When we know exactly which survey we want:

download_dhs_indicators(
  countryIds   = "SL",
  surveyIds    = "SL2016MIS",
  indicatorIds = "ML_NETW_W_ITN,ML_PMAL_C_RDT"
)

Local DHS microdata via DuckDB

When the published indicators don’t cover what we need (custom denominators, multi-variable cross-tabs, restricted populations), the answer is the DHS microdata. AHADI projects typically store these as parquet datasets per file type (HR, IR, KR, PR, BR, MR, …). get_dhs_data() registers a directory of those parquet files as DuckDB views, returning a list ready for dplyr / dbplyr queries.

dhs <- get_dhs_data(
  path  = "01_data/1.6_health_systems/1.6a_dhs/parquet",
  types = c("HR", "IR", "KR")     # household, individual women, children
)

dhs$HR |> dplyr::tbl()
#> # Source:   table<HR> [?? x ??]
#> # Database: DuckDB
#>    hv001 hv002 hv005    hv024 hv025 ...
#> 1     1     2    ...      Bo Urban
#> ...

The function:

  • skips parquet files that fail to open (so a corrupted month doesn’t block the whole load),
  • exposes a con element for direct SQL queries,
  • and stores file metadata in dhs$metadata (per-file row counts, schemas) for audit.
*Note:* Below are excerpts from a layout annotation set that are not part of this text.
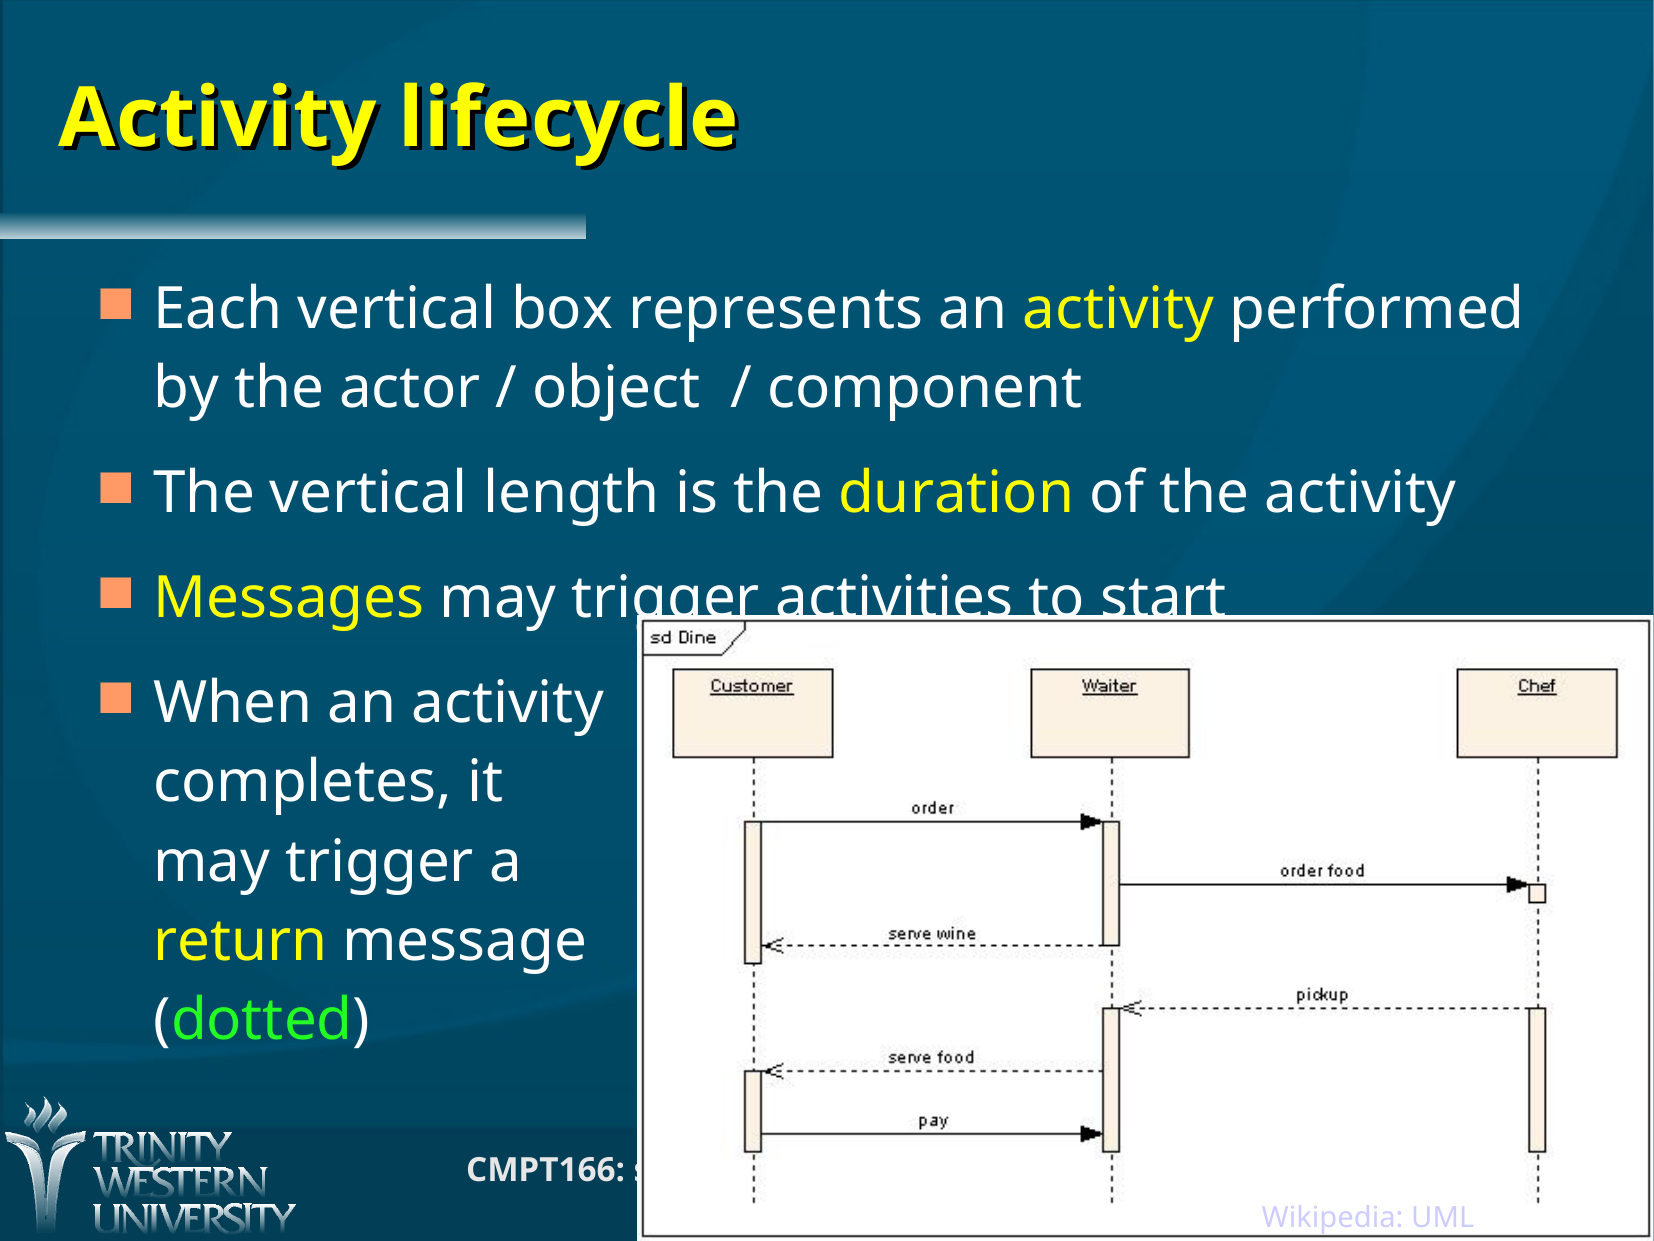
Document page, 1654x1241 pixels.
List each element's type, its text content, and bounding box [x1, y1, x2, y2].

title Activity lifecycle [59, 27, 1548, 201]
picture [38, 1227, 54, 1232]
text_box Wikipedia: UML [1246, 1191, 1501, 1241]
list Each vertical box represents an activity performed by the actor / object / component The vertical length is the duration of the activity Messages may trigger activities to start When an activity completes, it may trigger a return message (dotted) [82, 266, 1571, 1094]
picture [637, 615, 1654, 1241]
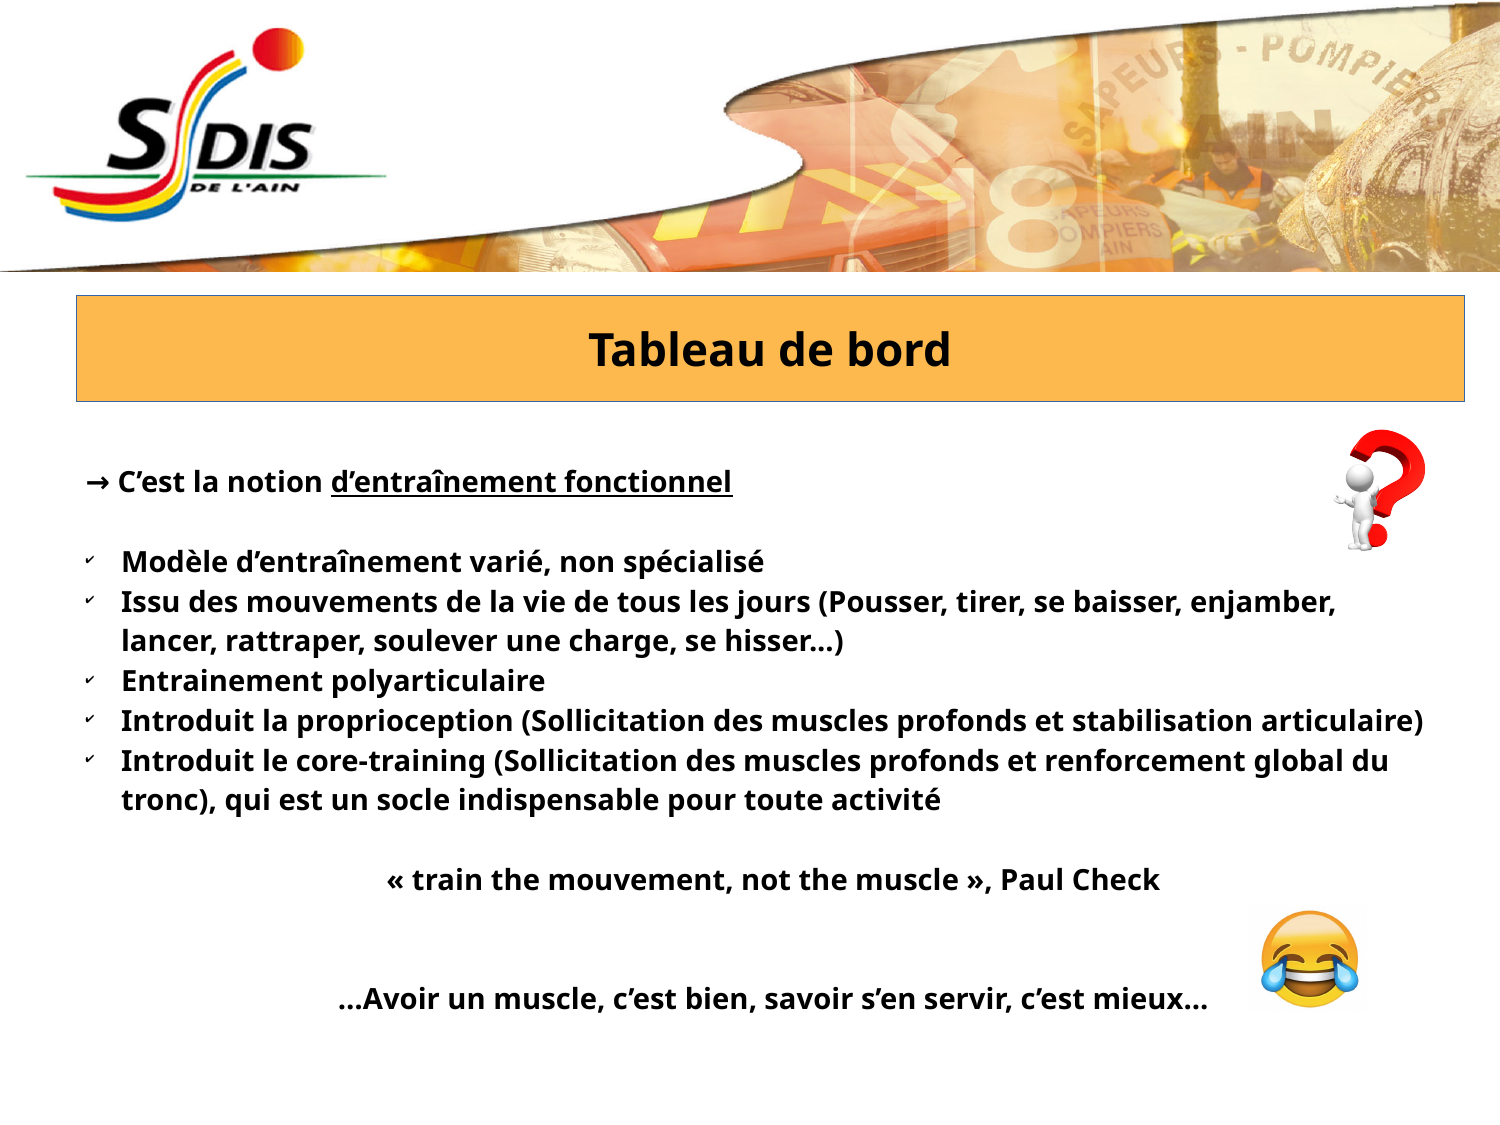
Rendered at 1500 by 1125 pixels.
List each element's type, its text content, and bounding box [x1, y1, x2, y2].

picture [1248, 905, 1367, 1013]
picture [1305, 425, 1438, 558]
picture [0, 0, 1500, 272]
text_box Tableau de bord [76, 295, 1465, 402]
text_box → C’est la notion d’entraînement fonctionnel Modèle d’entraînement varié, non spécialisé Issu des mouvements de la vie de tous les jours (Pousser, tirer, se baisser, enjamber, lancer, rattraper, soulever une charge, se hisser...) Entrainement polyarticulaire Introduit la proprioception (Sollicitation des muscles profonds et stabilisation articulaire) Introduit le core-training (Sollicitation des muscles profonds et renforcement global du tronc), qui est un socle indispensable pour toute activité « train the mouvement, not the muscle », Paul Check …Avoir un muscle, c’est bien, savoir s’en servir, c’est mieux... [35, 454, 1441, 1099]
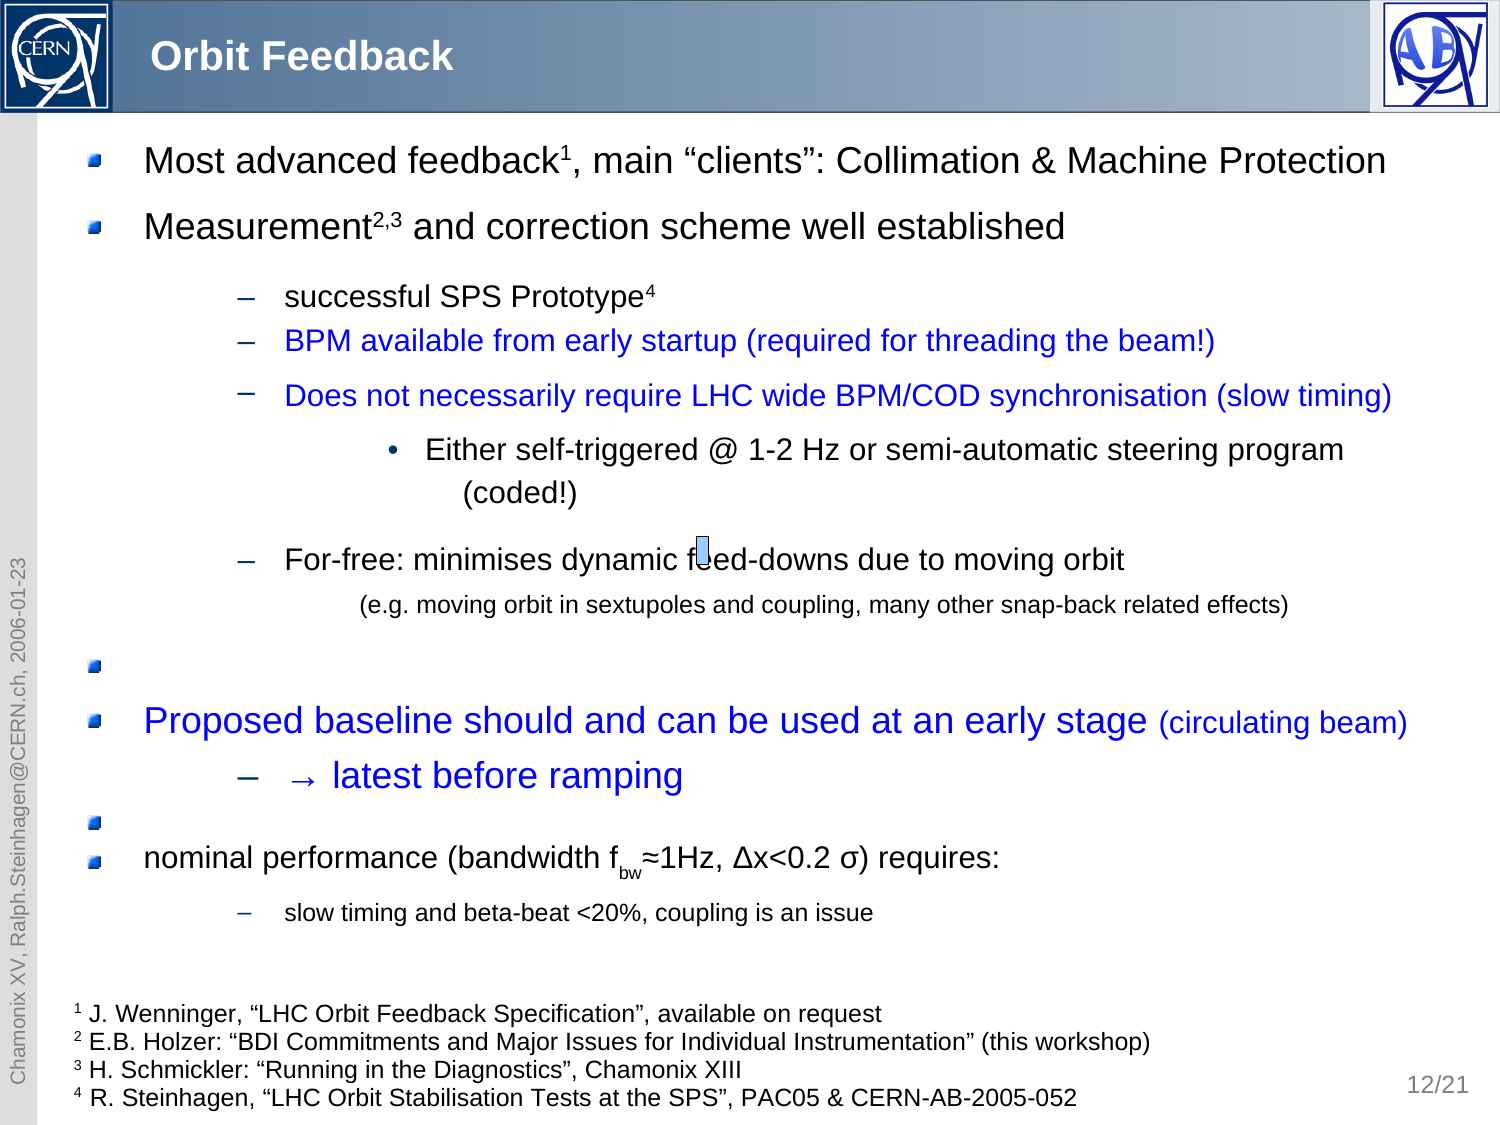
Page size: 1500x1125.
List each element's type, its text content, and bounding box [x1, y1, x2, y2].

picture [1382, 1, 1489, 108]
picture [0, 0, 113, 113]
list Most advanced feedback1, main “clients”: Collimation & Machine Protection Measurement2,3 and correction scheme well established successful SPS Prototype4 BPM available from early startup (required for threading the beam!) Does not necessarily require LHC wide BPM/COD synchronisation (slow timing) Either self-triggered @ 1-2 Hz or semi-automatic steering program (coded!) For-free: minimises dynamic feed-downs due to moving orbit (e.g. moving orbit in sextupoles and coupling, many other snap-back related effects) Proposed baseline should and can be used at an early stage (circulating beam) → latest before ramping nominal performance (bandwidth fbw≈1Hz, Δx<0.2 σ) requires: slow timing and beta-beat <20%, coupling is an issue [87, 137, 1438, 884]
chart [696, 536, 709, 565]
text_box 1 J. Wenninger, “LHC Orbit Feedback Specification”, available on request 2 E.B. Holzer: “BDI Commitments and Major Issues for Individual Instrumentation” (this workshop) 3 H. Schmickler: “Running in the Diagnostics”, Chamonix XIII 4 R. Steinhagen, “LHC Orbit Stabilisation Tests at the SPS”, PAC05 & CERN-AB-2005-052 [59, 992, 1388, 1119]
title Orbit Feedback [150, 0, 1201, 113]
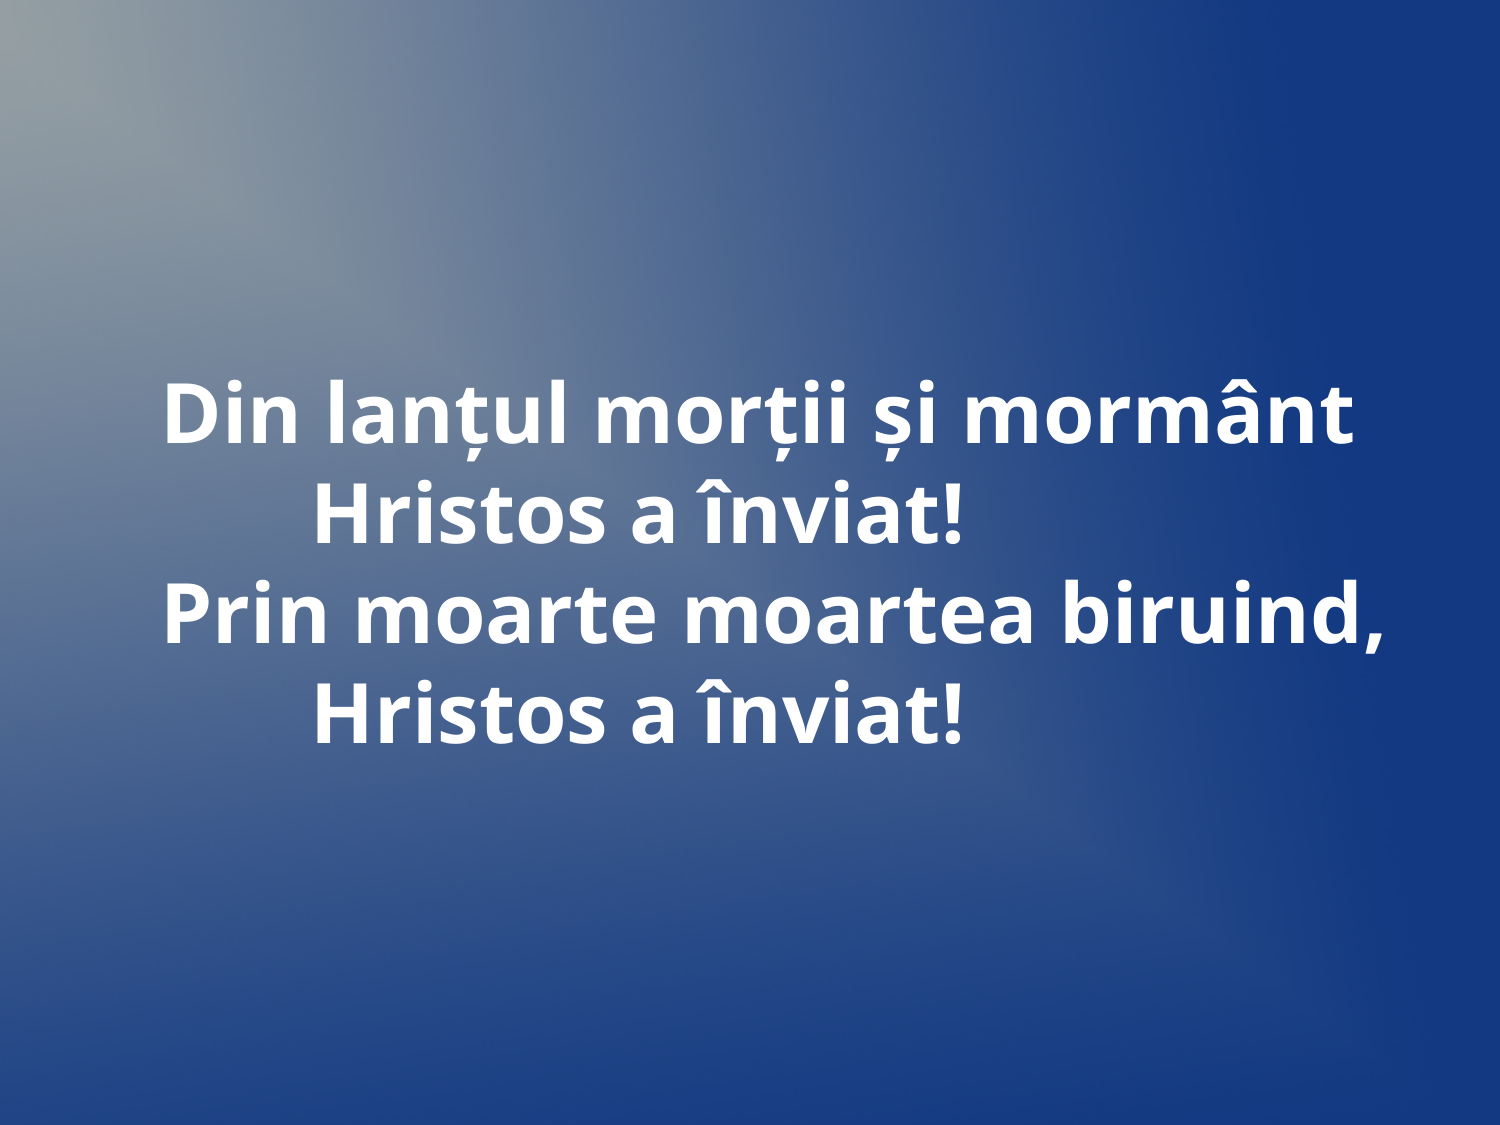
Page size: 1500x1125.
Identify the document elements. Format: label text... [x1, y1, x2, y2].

To get a tibble back into memory:

itn_by_region <- dhs$HR |>
  dplyr::tbl() |>
  dplyr::group_by(hv024) |>
  dplyr::summarise(
    has_itn = mean(as.integer(hml1 >= 1), na.rm = TRUE)
  ) |>
  dplyr::collect()

Close the connection when done with DBI::dbDisconnect(dhs$con).

A DHS pipeline, end to end

# 1. find the indicator IDs for the malaria coverage chapter
itn_meta <- check_dhs_indicators(
  countryIds = "SL,TG",
  surveyType = "MIS"
) |>
  dplyr::filter(stringr::str_detect(Label, "ITN|net"))

# 2. pull the subnational values for those indicators
itn_subnat <- download_dhs_indicators(
  countryIds      = "SL,TG",
  indicatorIds    = paste(itn_meta$IndicatorId, collapse = ","),
  surveyYearStart = 2015,
  breakdown       = "subnational"
)

# 3. if we need a custom denominator, drop to microdata via DuckDB
dhs <- get_dhs_data(
  path  = "01_data/1.6_health_systems/1.6a_dhs/parquet",
  types = c("HR", "PR")
)

custom <- dhs$HR |>
  dplyr::tbl() |>
  dplyr::filter(hv025 == 1) |>            # urban only
  dplyr::group_by(hv024) |>
  dplyr::summarise(
    has_itn = mean(as.integer(hml1 >= 1), na.rm = TRUE)
  ) |>
  dplyr::collect()

DBI::dbDisconnect(dhs$con)

The published indicators get us 80% of the way; the microdata path is there for the 20% where the country team needs something the DHS chapter never published.